I don't send Christmas cards. As a child I was part of the Slate Family Card Corporation which yearly began with an original design (entirely Dad, and a few times me), one or more silk screen stencils were cut (Dad), then the assembly line was employed. Following a successful screening (Dad) one of us kids would transfer the this product to an away place to dry. In the case of multiple color applications this last step was repeated.

Meanwhile... Mom was checking her Christmas Card list to cull non-reciprocators (applying her opaque and now unknowable standards). All year she had updated this list to include newly formed family units, address, and name changes. This was a task I never appreciated until I started to keep an address book of my own and experienced the exactitude and relentlessness of this activity.

Once the cards were completed, Mom would start signing, adding personal notes, and hand addressing an envelope, which together with the card were passed to her support staff to sign. The assembly line was then reformed to stuff, stamp, and seal the envelopes (NON-self sealing, of course.).

I think that Mom was able to off load envelope addressing for recipients who did not get a personal note. I am unsure about this, but as I wrote the details of our corporate effort I am appalled at how her support staff's efforts pale in comparison to her essential, and intrepid contributions. 

I am not one to dwell on regrets for things not done, but I have one very large one: We (I) should have saved every example of our creative collaboration so I would now be in possession of this trove. And in this case (and others as my heart continues to soften) wish I had let Mom know I SAW her love in action.

I don't give Christmas gifts. Of course I did this as expected up until I had an epiphany about why Christmas season made me so miserable. Historically, it was almost entirely based on the poisonous idea that unless I can give the Perfect gift to a loved one, they will doubt that I do love them. It was in a twelve-step meeting (of similar self-sabotagers *) that I heard and adopted one person's solution: just do the stuff that you enjoy. For me that meant no more uninspired gifts on gift mandated events/dates.

One shining year I discovered the perfect gift for Dad: I ordered him a custom electric branding iron so he could "sign" his wood based furniture, frames, art, etc.

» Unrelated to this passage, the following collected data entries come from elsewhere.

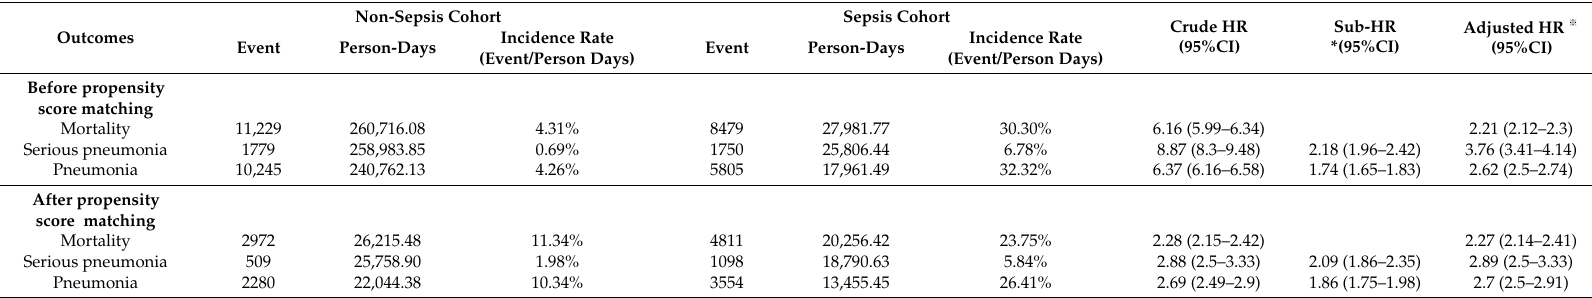
Table 3. Incidence rates and risks of pneumonia, serious pneumonia of COPD patients comparing between sepsis and non-sepsis cohort before and after propensity score matching.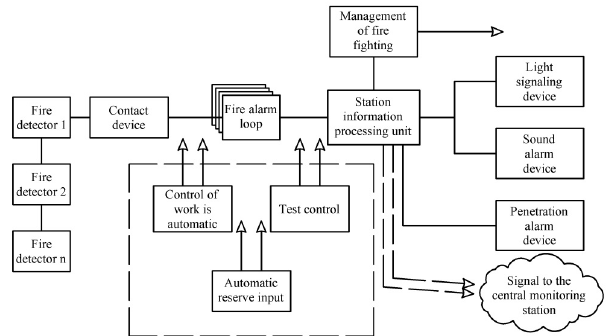
Figure 2. Generalized block diagram of a non-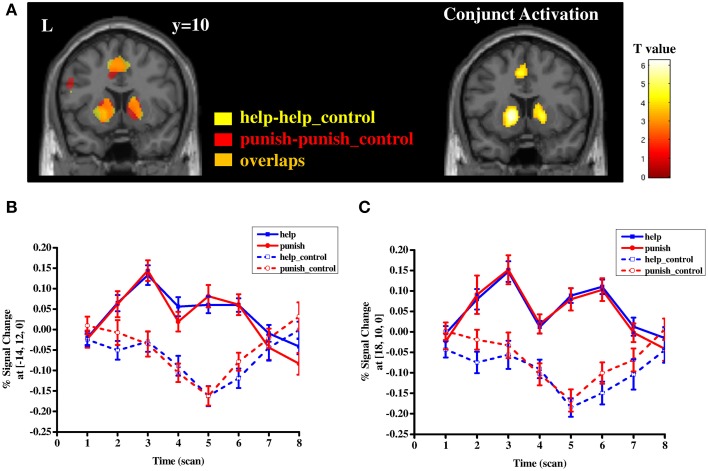
Separate and conjunction mapping of regions involved in third-party help and punishment (A) and timecourse of percent signal change in the local peak voxel of left striatum (B) and right striatum (C) in four conditions (i.e., help, help_control, punish, punish_control). Error bars: SEM.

Decades earlier he had designed a logo of his initials which I provided for the custom brand. I shared the gifting of this with my sibs, as they too were unable to find something he wanted and had not acquired himself. So perfect was this gift (which he retroactively employed to any earlier creation he encountered) that it pleased him annually to remember it's perfection, and we were warmed knowing we had so pleased him.  Now THAT is my idea of good gift giving. When I have an idea of another gift for another loved one, I just give it. Calendar and tradition be damned. I think of myself as "sand in the gears" of routine gifting.



However today, I got a short-hand Covid informed version of the genre: What my fabulous family has been up to. And it brightened my day. It cut to the chase life-wise: it is how we choose to spend our time and with whom, being thankful for what is possible, and accepting (at least in the moment) what we can't do and who we aren't with.

In conclusion, I have pictured here a birthday card I received from one of my blog recipients. How brave that was! The cat and caption warmed this slowly thawing persona I inhabit.

May this holiday season warm your hearts, affirm our collective care for each other, and get the fuck over with already (including December birthdays).

*When I googled the term self-sabotagers to check the spelling I discovered a 12-Step program designed for the current me: Self Sabotage & Misery Addicts Anonymous. I wonder if they served cookies pre-Covid.